В самом начале 1990-х годов Игнатова приехала жить в Израиль на правах новой репатриантки. Ее муж, Володя Родионов, биолог и математик, нашел работу по специальности (в научно-исследовательском центре больницы Адаса), прижился, выучил иврит, она — продолжала жить только Россией. Стали доходить какие-то слова Игнатовой, казавшиеся не совсем осмотрительными. Таня передала мне со слов участницы такую сцену: самое начало 1990-х, разговор в иерусалимском автобусе, три собеседницы, включая Игнатову, говорят о том, как худо стало в России; на какую-то реплику Игнатова откликнулась так: мол, нечего злорадствовать, Россию жалко до слез, а вы тут зря «надеетесь отсидеться». По стечению обстоятельств эти ее слова оказались обращены к женщине, у которой сын погиб на одной из израильских войн.
В ТАЗУ ЛЕЖАТ ЧЕТЫРЕ ЗУБА
В Ленинграде, в треугольнике между Новороссийской улицей, Большим Сампсоньевским проспектом (бывшим проспектом Энгельса) и Новосильцевским переулком, имеется небольшой трехэтажный дом старой постройки, видом — усадебный флигель. Там в 1961 году началась моя смерть. Первый осязаемый шаг к смерти — необратимая физиологическая утрата. В павильоне располагалась зубная клиника. В возрасте пятнадцати лет я потерял там первый зуб. Переживал — страшно. Обиделся на мать, за то, что она не делит со мною моих страданий, не понимает даже, что с началом моей смерти — ее смерть приблизилась… Зубодер был грубый мужик с мясистыми волосатыми руками. Вылитый садист. Мог не драть этот зуб, сохранить его, ей-богу мог!

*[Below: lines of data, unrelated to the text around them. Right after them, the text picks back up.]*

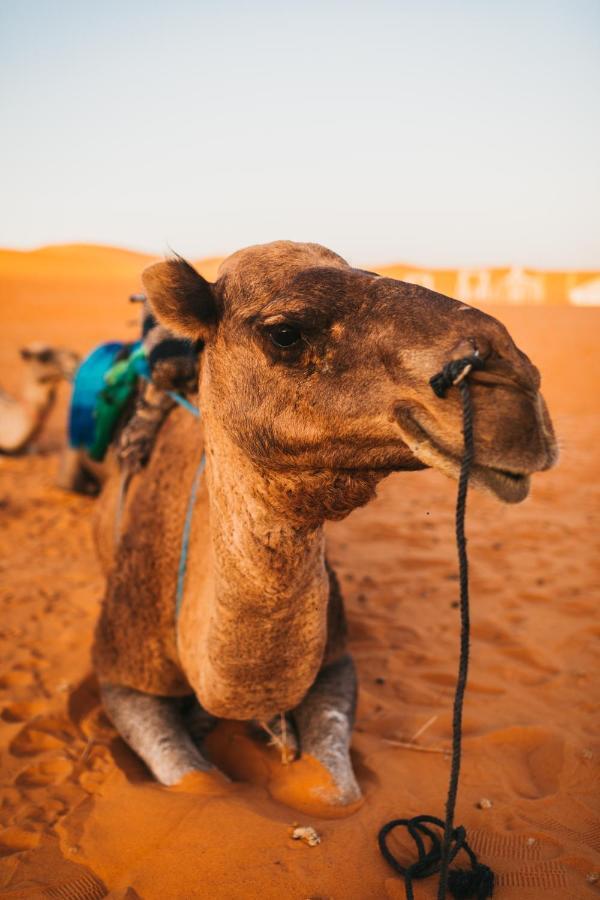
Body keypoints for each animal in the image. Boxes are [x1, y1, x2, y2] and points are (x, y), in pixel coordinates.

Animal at [94, 243, 556, 812]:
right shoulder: (120, 671)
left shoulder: (336, 660)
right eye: (284, 332)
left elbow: (333, 789)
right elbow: (196, 781)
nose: (516, 389)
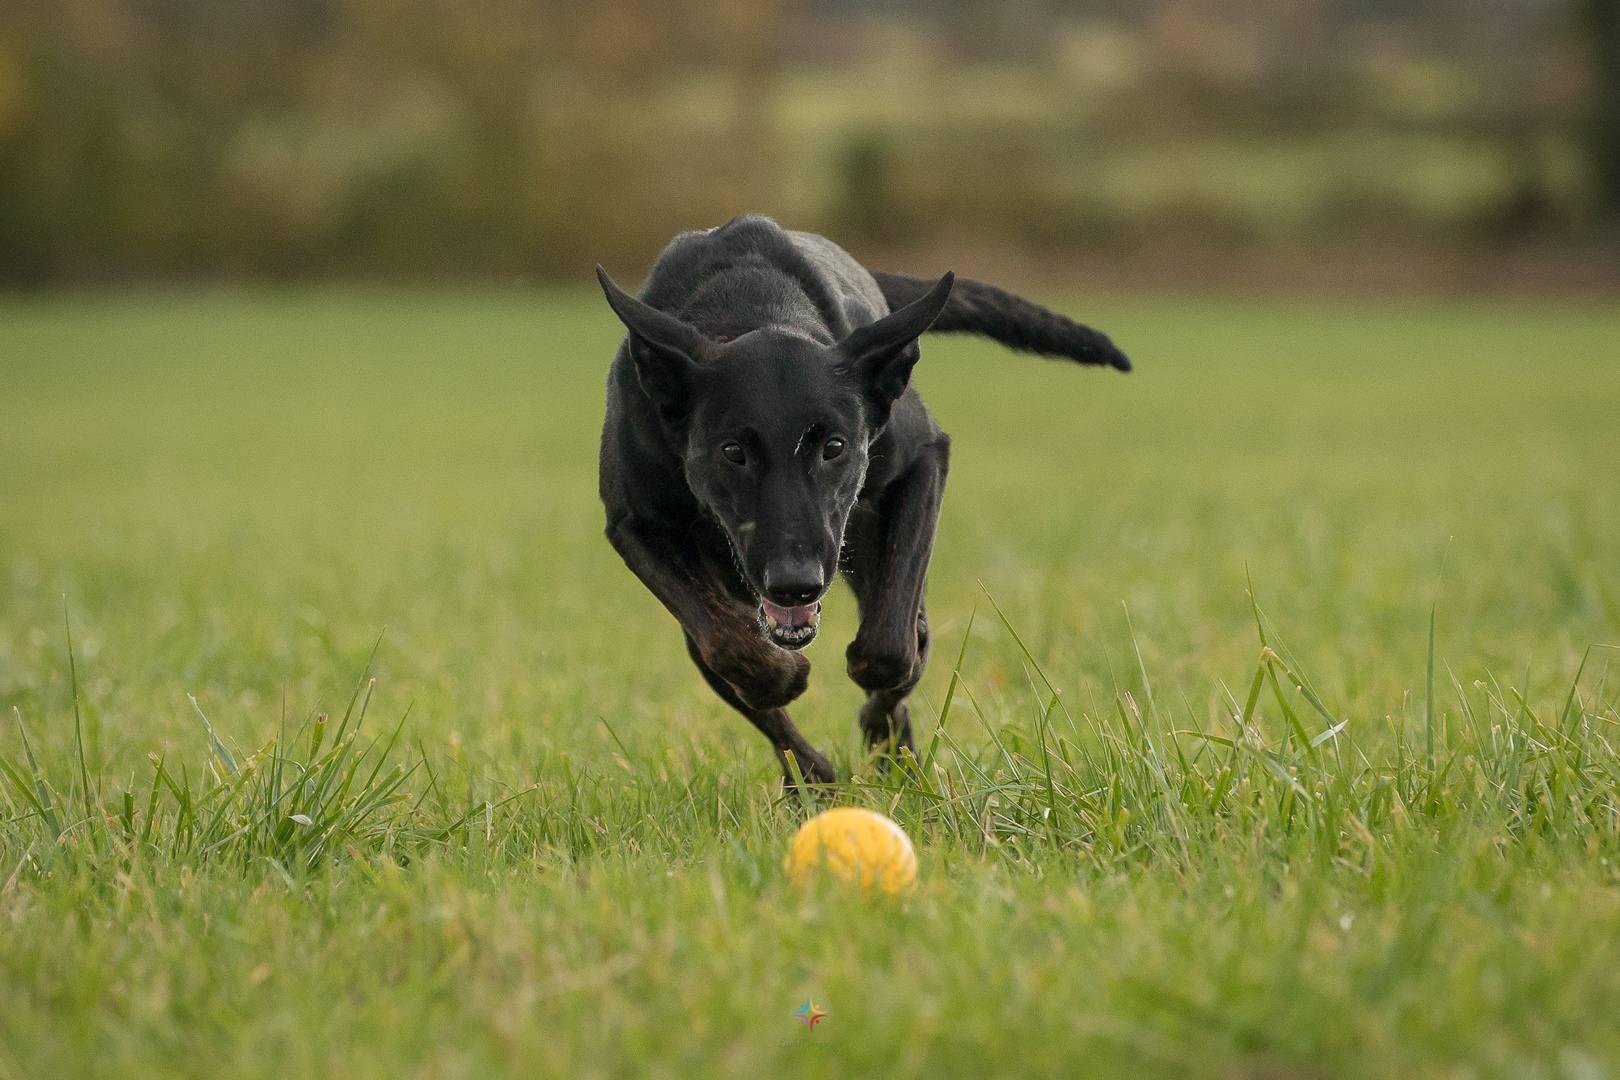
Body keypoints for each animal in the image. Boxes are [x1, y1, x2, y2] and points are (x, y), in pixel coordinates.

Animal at [596, 215, 1127, 790]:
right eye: (732, 451)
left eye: (834, 447)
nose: (794, 584)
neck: (747, 307)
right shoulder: (636, 527)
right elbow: (731, 649)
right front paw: (782, 680)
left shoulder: (923, 459)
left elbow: (890, 650)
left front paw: (876, 717)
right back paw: (813, 779)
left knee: (906, 634)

Так на всю жизнь и осталось. Зубоврачебный кабинет не пыточной камерой мне представлялся, а камерой memento mori. Дантисты казались извергами не оттого, что муку причиняли, а оттого, что не хотели сделать всё мыслимое, чтобы сохранить мне побольше жизни. Даже в моем решении эмигрировать — где-то на самом дне присутствовало это: хоть зубы остатние будут мне лечить лучше; и техника там современная, и люди не так злы… Типичный случай. Человек сам расставляет себе капканы, аккуратно попадается в них и патетически восклицает: ирония судьбы!
В начале ноября 1984 года Еврейское агентство (Сохнут) выделило нам с Таней деньги на лечение зубов — как новым репатриантом. Деньги были сумасшедшие: 51000 шекелей, что-то около ста долларов. Ни на что другое истратить их не позволялось, даже на протезирование. Зубы у нас не болели, но дают — бери; второй раз не предложат. И мы взяли.
Клиника находилась в треугольнике между улицами Яффо, Кинг-Джордж и Шаммай. Врача, естественно, хотели мы русскоязычного; хотели и получили. Им оказалась Таня Садовская, годами несколько моложе нас, видом — только что из парикмахерской, стерва в расцвете сил… или я запомнил ее такою. Это проклятая зубовница выдрала мне разом два верхних боковых зуба, из которых ни один меня по-настоящему не беспокоил. Не то чтоб она при этом хохотала, как та Маруся из бульварной песни эпохи начала эмансипации, но, в общем, была недалека от этого. Сказала с каким-то недобрым торжеством в голосе странное:
— Не было зубов — и это не зубы!
С тех пор она для меня поменяла фамилию: стала — Садистская. Отвращение к ней умрет вместе со мною. И ведь что у человека на уме было? Ее муж занимался протезированием. Она, видно, думала, что от нее я прямо к нему отправлюсь; деньги в семью, так сказать. Если уж нашел я спонсора для лечения, найду и для протезов. А может, она подозревала, что я и вообще при деньгах: как иначе я вырвался из СССР, когда никого не отпускают? Такого рода намеки, хоть и не от Садистской, в отношении к нам иногда проскальзывали. И я, действительно, начал какие-то телефонные переговоры с ее мужем — по инерции, от ужаса и отчаянья. Попутно выяснил, что он где-то в волейбол играет (я всё еще очень страдал от невозможности играть хоть чуть-чуть).